== Problem ==
Copy the text of all the records below line for line, without any change, and leave the pictures out.

--- Data shown ---

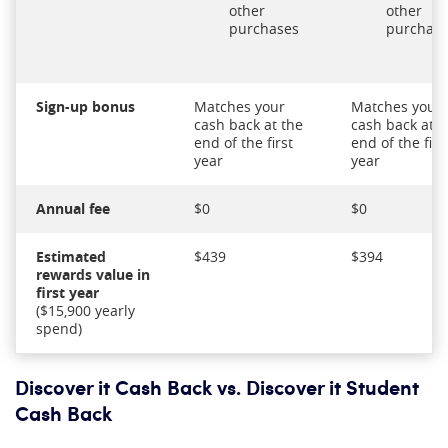
other
other
purchases
purchas
Sign-up bonus
Matches your
Matches your
cash back at the
cash back at t
end of the first
end of the firs
year
year
Annual fee
$0
$0
Estimated
$439
$394
rewards value in
first year
($15,900 yearly
spend)
Discover it Cash Back vs. Discover it Student
Cash Back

---

== Finished exercise ==
other
other
purchases
purchas
Sign-up bonus
Matches your
Matches your
cash back at the
cash back at t
end of the first
end of the firs
year
year
Annual fee
$0
$0
Estimated
$439
$394
rewards value in
first year
($15,900 yearly
spend)
Discover it Cash Back vs. Discover it Student
Cash Back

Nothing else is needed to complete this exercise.